In the data that follows, find the line with "elevations, in planned subdivisions."; transcribe it, every later line up to the one with "t complex of", and that line as well, exactly and with no others.
:: Dataset excerpts
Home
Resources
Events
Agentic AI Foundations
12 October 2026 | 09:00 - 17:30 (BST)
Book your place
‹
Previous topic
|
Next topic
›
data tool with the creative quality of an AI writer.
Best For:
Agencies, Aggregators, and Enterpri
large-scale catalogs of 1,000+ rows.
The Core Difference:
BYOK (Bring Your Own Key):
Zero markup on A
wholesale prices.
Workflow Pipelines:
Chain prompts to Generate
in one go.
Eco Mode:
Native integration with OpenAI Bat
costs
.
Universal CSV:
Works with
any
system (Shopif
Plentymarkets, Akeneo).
::::
:: Dataset excerpts
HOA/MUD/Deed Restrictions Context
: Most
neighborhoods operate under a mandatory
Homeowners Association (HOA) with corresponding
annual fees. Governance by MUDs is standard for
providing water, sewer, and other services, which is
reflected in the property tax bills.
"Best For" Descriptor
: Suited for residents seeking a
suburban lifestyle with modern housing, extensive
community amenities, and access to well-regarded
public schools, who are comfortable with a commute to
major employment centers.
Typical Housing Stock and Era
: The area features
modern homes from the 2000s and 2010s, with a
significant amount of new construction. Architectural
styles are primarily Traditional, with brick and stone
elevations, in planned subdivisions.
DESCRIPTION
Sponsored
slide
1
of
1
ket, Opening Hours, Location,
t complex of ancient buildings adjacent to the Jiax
::::
* Task output:
elevations, in planned subdivisions.
DESCRIPTION
Sponsored
slide
1
of
1
ket, Opening Hours, Location,
t complex of ancient buildings adjacent to the Jiax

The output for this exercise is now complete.